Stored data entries
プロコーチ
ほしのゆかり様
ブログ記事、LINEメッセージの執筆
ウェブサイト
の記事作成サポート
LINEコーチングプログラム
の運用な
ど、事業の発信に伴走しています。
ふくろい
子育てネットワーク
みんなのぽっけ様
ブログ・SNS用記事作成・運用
---
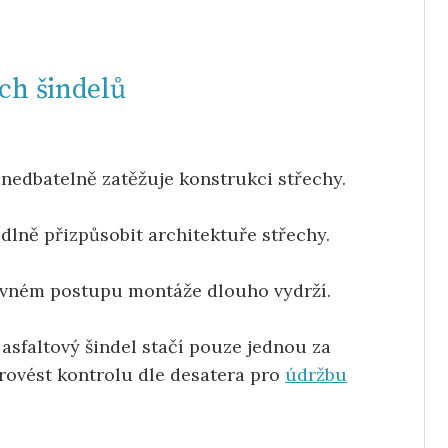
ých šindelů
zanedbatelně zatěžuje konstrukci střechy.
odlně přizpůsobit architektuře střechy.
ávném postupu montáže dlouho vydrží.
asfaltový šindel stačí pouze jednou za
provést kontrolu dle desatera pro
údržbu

■ TASK GOAL ■
Please state how many lines of the listing above contain the string "střechy", counting only case-exact matches. Reply with the number alone.

■ TASK RESPONSE ■
2